Action item
Your answer should be the records, copied exactly, with the pictures removed.

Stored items
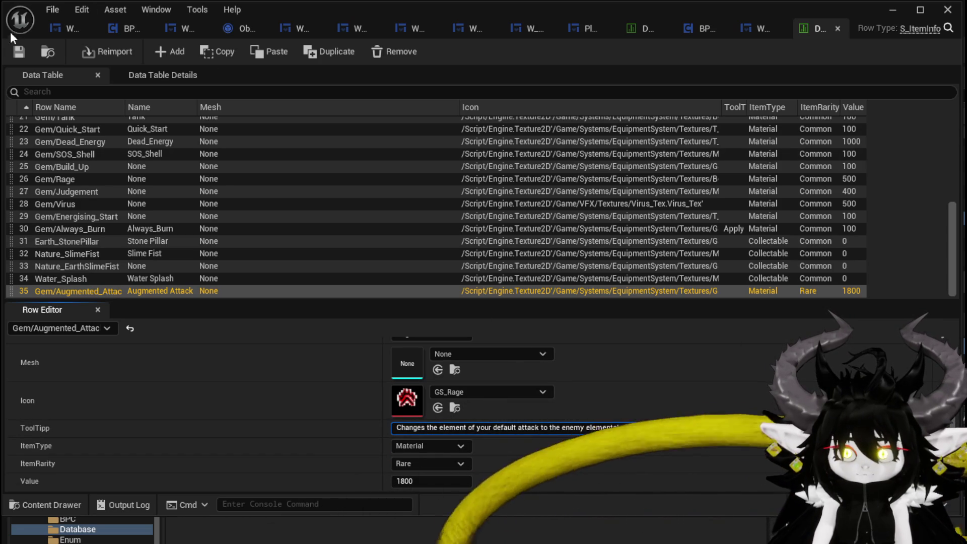
Save DT_ItemInfo and minimize the Data Table editor back to the level editor.
{"action": "left_click", "coordinate": [18, 52]}
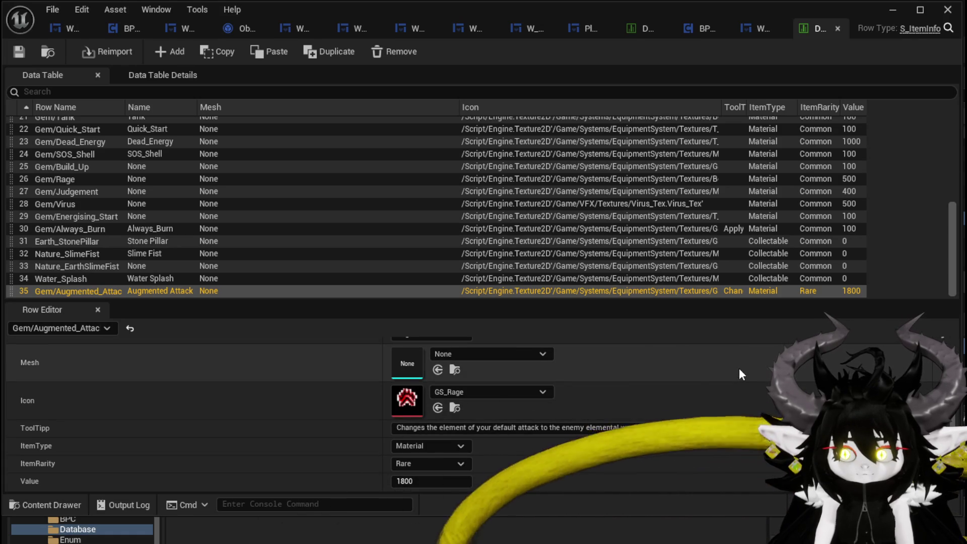
{"action": "scroll", "coordinate": [729, 373], "scroll_direction": "up", "scroll_amount": 1}
{"action": "scroll", "coordinate": [729, 372], "scroll_direction": "down", "scroll_amount": 1}
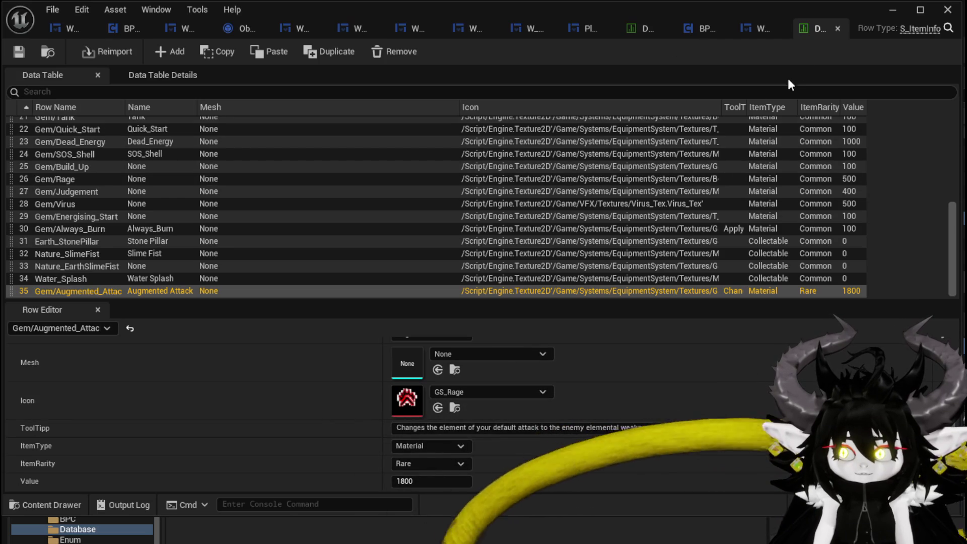
{"action": "left_click", "coordinate": [892, 10]}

Task response
Save DT_ItemInfo and minimize the Data Table editor back to the level editor.
{"action": "left_click", "coordinate": [18, 52]}
{"action": "scroll", "coordinate": [729, 373], "scroll_direction": "up", "scroll_amount": 1}
{"action": "scroll", "coordinate": [729, 372], "scroll_direction": "down", "scroll_amount": 1}
{"action": "left_click", "coordinate": [892, 10]}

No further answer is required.